The next chart in this series of resources shown in Figure 20 looks at the total number of students enrolled in any educational institution for each place in the greater Fairfax County region. (Total enrollment in this case includes all students from preschool all the way through students enrolled in graduate school.) Fairfax County depicts it has a Total Enrolled of 303,718 which is the largest of all counties in the greater Fairfax County region. Comparing total population enrolled in school to the United States average of 81,076,829, Fairfax County is only about 0.4% the size. Also, compared to the state of Virginia, total population enrolled in school of 2,121,897, Fairfax County is approximately a sixth the size.
Fairfax County Area Schools Charts
Figure 23 lists all the schools in the area along with the school district, county location and other program information/credential such as if they are a public charter school or private charter school or magnet school. Some of the Area Schools are: Olde Creek Elem, Little Run Elem, Frost Middle, Fairfax County Adult High, and Woodson High. The next illustration in Figure 24 shows the total child school enrollment for all grades (through 12th grade) at the school shown using NCES data (Common Core of Data, Public Elementary-Secondary School Universe Survey.) Looking at Enrollment for Area Schools we find that Lake Braddock Secondary ranks the largest with a value of 4,033 enrolled students. The next largest values are for: Robinson Secondary (3,934), Fairfax High (2,724), Woodson High (2,246), and Frost Middle (1,083). The difference between the highest value (Lake Braddock Secondary) and the next highest (Robinson Secondary) is that the enrolled students is about only about 2.5% larger.
Figure 25 show the ratio of the number of students to the number of teachers in the classroom. A good student to teacher ratio should be low because it indicates that there are less students for any one teacher to educate in a class and generally a better learning environment, better success and optimal teaching excellence. Teachers includes all educational staff such as special education teachers and any other educator. Note that distance learning (online learning/remote learning) is not included in these values. Looking at Student to Teacher Ratio for Area Schools we find that Fairfax County Adult High ranks the largest with a value of 4.5 student to teacher ratio. The next largest values are for: Olde Creek Elem (11.3), Little Run Elem (12.5), Kings Park Elem (13.4), and Frost Middle (13.7). The difference between the lowest value (Fairfax County Adult High) and the next lowest (Olde Creek Elem) is that the student to teacher ratio is approximately 2.5 times bigger.
The next chart, Figure 26, shows the racial mix of students at each location in this district of the state of Virginia department of education.
Cities marked with an asterisk ("*") should resemble a city or town but do not have their own government (i.e. Mayor, City Council, etc.) These places should be recognizable by the local community but their boundaries have no legal status.
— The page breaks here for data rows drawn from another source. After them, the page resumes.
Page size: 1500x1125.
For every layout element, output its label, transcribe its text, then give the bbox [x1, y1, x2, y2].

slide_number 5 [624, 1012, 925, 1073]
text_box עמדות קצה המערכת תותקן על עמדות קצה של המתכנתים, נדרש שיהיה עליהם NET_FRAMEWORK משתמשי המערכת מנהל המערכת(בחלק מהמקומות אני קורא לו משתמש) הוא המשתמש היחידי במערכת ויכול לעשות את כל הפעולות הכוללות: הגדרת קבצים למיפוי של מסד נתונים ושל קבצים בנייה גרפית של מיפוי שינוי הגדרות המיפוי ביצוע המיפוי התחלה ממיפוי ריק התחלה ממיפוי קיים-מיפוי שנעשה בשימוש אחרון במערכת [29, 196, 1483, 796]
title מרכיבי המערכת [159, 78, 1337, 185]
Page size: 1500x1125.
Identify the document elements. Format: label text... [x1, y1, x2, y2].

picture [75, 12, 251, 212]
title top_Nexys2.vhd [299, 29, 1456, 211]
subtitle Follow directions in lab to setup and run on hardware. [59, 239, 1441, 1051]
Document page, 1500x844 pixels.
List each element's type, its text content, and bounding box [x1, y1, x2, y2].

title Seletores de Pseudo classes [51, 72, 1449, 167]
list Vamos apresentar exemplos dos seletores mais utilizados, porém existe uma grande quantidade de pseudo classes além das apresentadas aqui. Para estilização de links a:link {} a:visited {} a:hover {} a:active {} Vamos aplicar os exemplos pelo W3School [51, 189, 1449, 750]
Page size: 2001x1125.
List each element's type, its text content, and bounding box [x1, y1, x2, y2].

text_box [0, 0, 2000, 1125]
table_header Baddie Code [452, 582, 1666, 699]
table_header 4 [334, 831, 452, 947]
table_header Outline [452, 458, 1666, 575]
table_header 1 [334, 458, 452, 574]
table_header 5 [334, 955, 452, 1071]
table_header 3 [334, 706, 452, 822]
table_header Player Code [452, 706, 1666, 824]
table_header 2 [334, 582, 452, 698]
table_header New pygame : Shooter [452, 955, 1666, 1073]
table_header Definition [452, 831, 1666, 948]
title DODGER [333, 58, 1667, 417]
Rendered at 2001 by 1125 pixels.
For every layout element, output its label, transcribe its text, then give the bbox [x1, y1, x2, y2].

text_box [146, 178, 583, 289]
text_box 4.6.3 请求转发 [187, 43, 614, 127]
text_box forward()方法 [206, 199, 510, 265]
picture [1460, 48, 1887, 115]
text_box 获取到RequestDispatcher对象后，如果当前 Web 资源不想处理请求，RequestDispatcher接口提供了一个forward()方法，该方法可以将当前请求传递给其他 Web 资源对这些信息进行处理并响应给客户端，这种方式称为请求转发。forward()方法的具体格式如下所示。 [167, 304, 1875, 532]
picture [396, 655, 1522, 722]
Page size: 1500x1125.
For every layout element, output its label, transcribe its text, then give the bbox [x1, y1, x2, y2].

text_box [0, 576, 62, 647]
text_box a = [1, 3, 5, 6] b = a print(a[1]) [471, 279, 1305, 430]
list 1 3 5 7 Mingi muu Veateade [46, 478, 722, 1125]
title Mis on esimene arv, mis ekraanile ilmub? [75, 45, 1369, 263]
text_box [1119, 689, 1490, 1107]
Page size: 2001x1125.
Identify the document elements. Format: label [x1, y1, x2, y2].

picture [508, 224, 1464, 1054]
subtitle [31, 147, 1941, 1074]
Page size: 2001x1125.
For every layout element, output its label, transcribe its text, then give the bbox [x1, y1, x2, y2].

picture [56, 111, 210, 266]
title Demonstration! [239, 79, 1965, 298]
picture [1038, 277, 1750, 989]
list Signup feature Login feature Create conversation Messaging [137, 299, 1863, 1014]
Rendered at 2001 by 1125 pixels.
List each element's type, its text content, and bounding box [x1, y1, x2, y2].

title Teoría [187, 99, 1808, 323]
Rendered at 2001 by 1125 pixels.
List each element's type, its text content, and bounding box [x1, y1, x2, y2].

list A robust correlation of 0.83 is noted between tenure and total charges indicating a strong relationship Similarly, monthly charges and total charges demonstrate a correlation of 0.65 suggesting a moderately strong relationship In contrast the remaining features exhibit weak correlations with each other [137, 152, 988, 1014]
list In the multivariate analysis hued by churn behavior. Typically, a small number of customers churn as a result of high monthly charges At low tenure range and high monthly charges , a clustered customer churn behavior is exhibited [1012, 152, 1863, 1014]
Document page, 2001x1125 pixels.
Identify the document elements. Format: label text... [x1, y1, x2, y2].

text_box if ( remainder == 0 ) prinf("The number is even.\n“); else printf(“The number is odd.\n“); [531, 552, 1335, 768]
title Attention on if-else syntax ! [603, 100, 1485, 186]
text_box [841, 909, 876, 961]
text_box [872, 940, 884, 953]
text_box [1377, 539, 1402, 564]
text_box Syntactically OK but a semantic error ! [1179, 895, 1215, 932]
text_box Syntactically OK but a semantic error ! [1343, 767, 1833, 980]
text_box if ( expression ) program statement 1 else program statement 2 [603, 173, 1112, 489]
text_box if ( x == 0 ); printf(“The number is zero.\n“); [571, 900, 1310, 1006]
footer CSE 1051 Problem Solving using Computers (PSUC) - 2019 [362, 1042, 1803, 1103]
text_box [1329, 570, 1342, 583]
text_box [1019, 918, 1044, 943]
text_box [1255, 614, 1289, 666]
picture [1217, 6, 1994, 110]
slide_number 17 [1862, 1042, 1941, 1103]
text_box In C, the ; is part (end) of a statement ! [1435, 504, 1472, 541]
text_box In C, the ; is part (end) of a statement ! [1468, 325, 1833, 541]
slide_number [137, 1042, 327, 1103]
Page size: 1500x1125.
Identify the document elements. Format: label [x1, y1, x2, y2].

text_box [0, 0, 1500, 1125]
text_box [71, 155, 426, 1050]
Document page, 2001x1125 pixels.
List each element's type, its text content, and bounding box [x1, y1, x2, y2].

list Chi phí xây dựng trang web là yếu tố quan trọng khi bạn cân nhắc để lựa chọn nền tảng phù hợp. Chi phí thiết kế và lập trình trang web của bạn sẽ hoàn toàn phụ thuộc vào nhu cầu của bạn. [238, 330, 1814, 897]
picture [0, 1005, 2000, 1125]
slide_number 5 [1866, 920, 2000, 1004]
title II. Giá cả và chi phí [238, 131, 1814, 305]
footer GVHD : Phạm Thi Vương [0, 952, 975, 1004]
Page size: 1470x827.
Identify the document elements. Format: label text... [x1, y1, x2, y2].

Technically these include both Census Designated Places (CDP) and Census County Divisions (CCD) which are defined by the Census Bureau along with local authorities. (For more information, see:
Census Designated Place or "CDP")
and Census County Division "CCD".)
For comparison purposes, the US national average and the state average value are provided. Additionally, the "Combined Statistical Area" or CSA is shown that is closest to the city, county, or zip code shown. A CSA is a large grouping of adjacent metropolitan areas that identified by the Census Bureau based on social and economic ties. (See: Combined Statistical Area)
Data sources - Mouse over icon in upper right corner of each chart for information.